*WORK INSTRUCTION 1:* Rewrite the stretch of the court order from "This case involves" through "of the offense.", putting "discrepancy" in place of "variance".
*WORK INSTRUCTION 2:*
Answer these questions from the court order:
(a) Which circuit judges heard the case?
(b) Of which charge did the jury convict Alicia?
(c) What does Alicia argue on appeal?
====== PASSAGE SHOWN
Before COFFEY, EASTERBROOK and RIPPLE, Circuit Judges.


ORDER

This case involves the consolidated appeals of William Small and his wife Alicia. The jury convicted William of conspiring to possess with intent to distribute cocaine, 21 U.S.C. § 846 & 18 U.S.C. § 2, as well as being a felon in possession of a firearm, 18 U.S.C. § 922(g) (1). The jury convicted Alicia of the conspiracy charge only. William claims that there was a variance between the conspiracy as alleged in the indictment and what was proven at trial, while Alicia argues that there was insufficient evidence to connect her to the alleged conspiracy. William also challenges his conviction under § 922(g) (1) on the ground that a question asked by the judge of one of the witnesses during trial effectively made a finding as to one of the elements of the offense.
============
====== INFORMATION PROVIDED
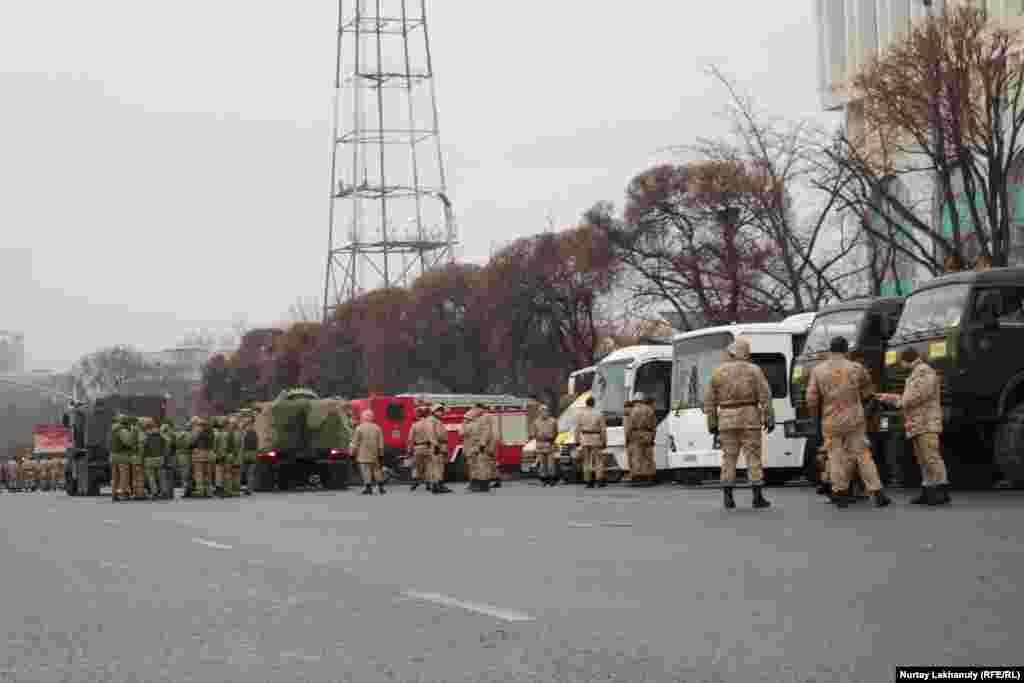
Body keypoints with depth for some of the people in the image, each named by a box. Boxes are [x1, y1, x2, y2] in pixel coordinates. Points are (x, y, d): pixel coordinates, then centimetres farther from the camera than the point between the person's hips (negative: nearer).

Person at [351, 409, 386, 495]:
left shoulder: (359, 428, -5)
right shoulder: (377, 428, 5)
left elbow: (355, 443, -6)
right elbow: (381, 443, 5)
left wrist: (353, 454, 0)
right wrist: (381, 455, 9)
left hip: (363, 455, -4)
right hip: (375, 455, 4)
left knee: (366, 471, -5)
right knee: (377, 470, 13)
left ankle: (369, 488, -11)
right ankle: (381, 487, 15)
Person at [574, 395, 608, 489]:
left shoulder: (581, 414, 2)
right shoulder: (599, 414, 1)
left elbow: (577, 428, -3)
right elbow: (603, 429, -1)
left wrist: (577, 441, 0)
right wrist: (604, 442, 4)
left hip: (584, 439, 1)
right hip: (596, 439, -1)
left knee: (587, 462, 5)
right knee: (598, 460, 4)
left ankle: (589, 482, 0)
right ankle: (600, 481, -5)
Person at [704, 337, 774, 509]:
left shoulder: (718, 372, 3)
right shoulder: (754, 370, -2)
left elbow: (709, 400, 3)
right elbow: (765, 396, -7)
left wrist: (712, 423, 8)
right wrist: (769, 419, -5)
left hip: (727, 420, 2)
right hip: (749, 418, -2)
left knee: (729, 457, 5)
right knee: (753, 456, 0)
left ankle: (728, 497, 0)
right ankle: (758, 497, -4)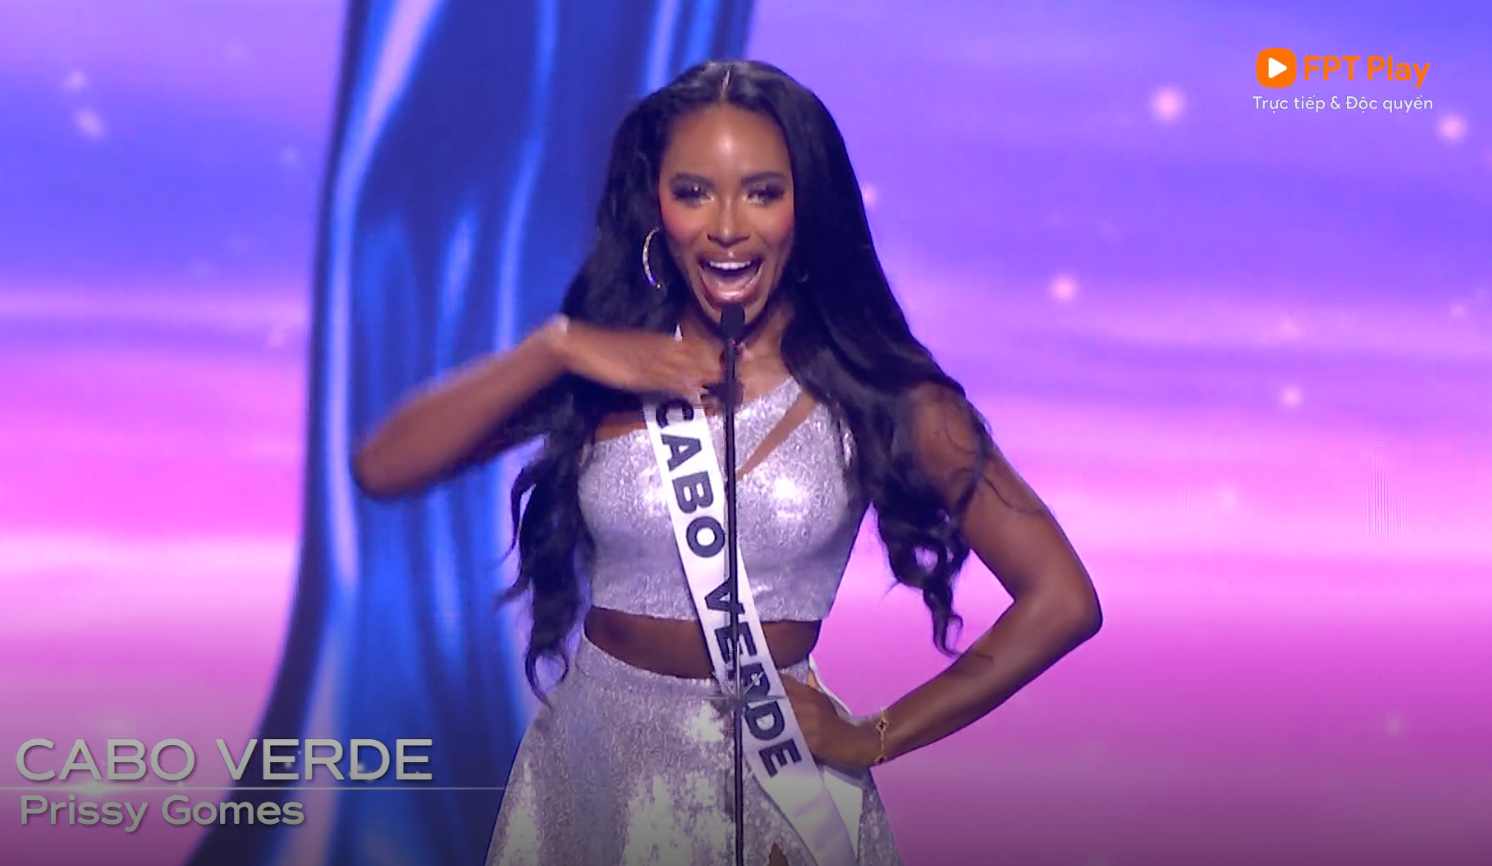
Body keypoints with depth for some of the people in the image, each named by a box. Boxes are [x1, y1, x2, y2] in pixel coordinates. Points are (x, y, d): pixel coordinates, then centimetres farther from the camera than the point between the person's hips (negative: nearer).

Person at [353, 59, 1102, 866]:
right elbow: (380, 467, -15)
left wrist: (873, 740, -9)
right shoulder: (596, 372, -7)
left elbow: (1062, 602, -12)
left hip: (774, 777, -2)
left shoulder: (874, 391, -13)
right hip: (588, 761, 2)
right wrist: (555, 348, -23)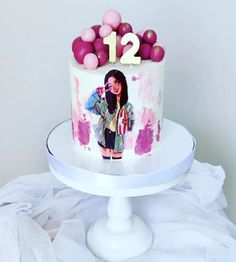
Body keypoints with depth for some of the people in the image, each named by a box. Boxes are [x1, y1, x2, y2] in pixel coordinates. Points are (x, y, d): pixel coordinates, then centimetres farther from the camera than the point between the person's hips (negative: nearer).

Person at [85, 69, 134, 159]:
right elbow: (88, 106, -27)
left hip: (118, 143, 0)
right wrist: (98, 92, -38)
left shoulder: (127, 106, -9)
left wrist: (126, 122, -26)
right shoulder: (104, 103, -11)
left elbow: (130, 127, -3)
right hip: (104, 141, 0)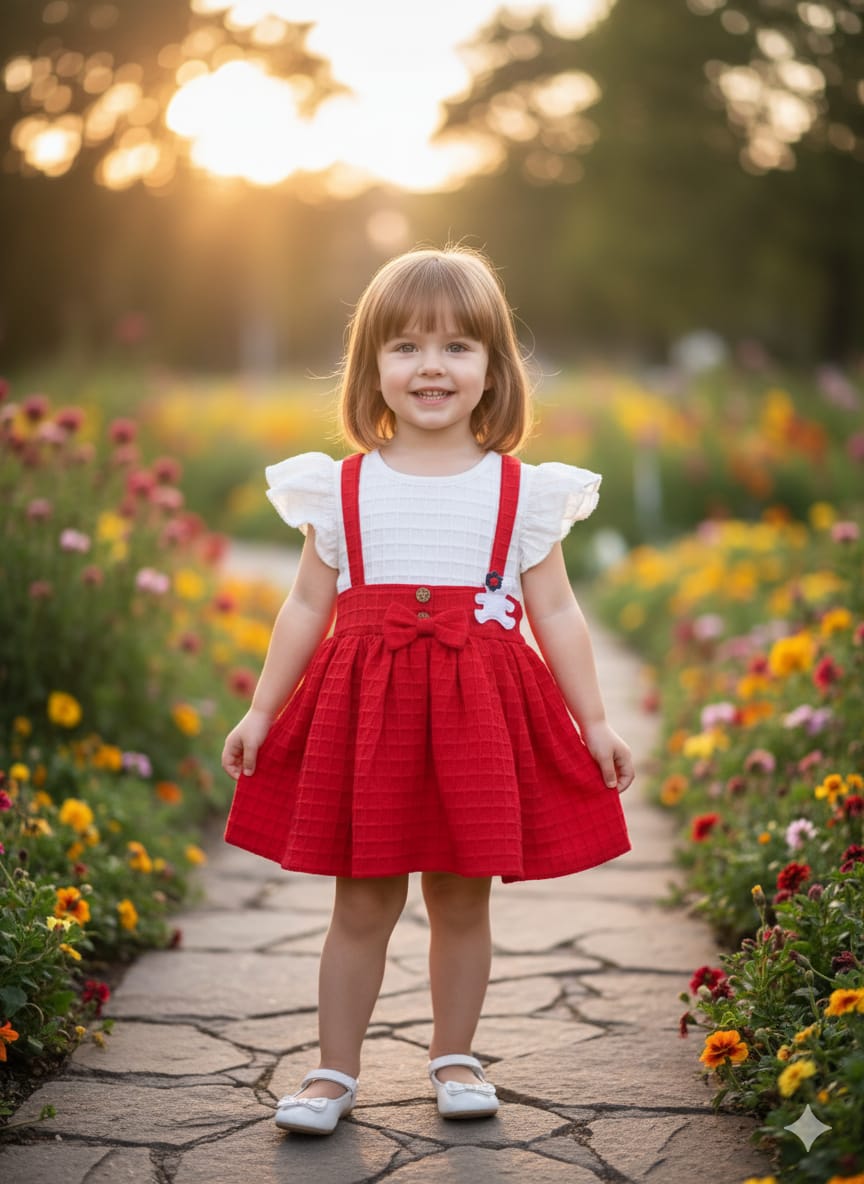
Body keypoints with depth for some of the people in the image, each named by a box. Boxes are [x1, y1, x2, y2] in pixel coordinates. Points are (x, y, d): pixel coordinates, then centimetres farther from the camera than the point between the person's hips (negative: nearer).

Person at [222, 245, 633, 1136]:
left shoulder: (521, 492, 2)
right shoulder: (341, 488, 3)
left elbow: (556, 613, 5)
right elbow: (307, 607, 8)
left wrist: (595, 723, 4)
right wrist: (260, 711, 7)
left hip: (481, 711, 0)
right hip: (365, 706, 0)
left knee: (463, 897, 9)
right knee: (363, 901, 5)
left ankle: (454, 1057, 26)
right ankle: (334, 1070, 18)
============
*SOLUTION 1:*
This case involves the consolidated appeals of William Small and his wife Alicia. The jury convicted William of conspiring to possess with intent to distribute cocaine, 21 U.S.C. § 846 & 18 U.S.C. § 2, as well as being a felon in possession of a firearm, 18 U.S.C. § 922(g) (1). The jury convicted Alicia of the conspiracy charge only. William claims that there was a discrepancy between the conspiracy as alleged in the indictment and what was proven at trial, while Alicia argues that there was insufficient evidence to connect her to the alleged conspiracy. William also challenges his conviction under § 922(g) (1) on the ground that a question asked by the judge of one of the witnesses during trial effectively made a finding as to one of the elements of the offense.

*SOLUTION 2:*
(a) Coffey, Easterbrook and Ripple.
(b) The conspiracy charge only.
(c) That there was insufficient evidence to connect her to the alleged conspiracy.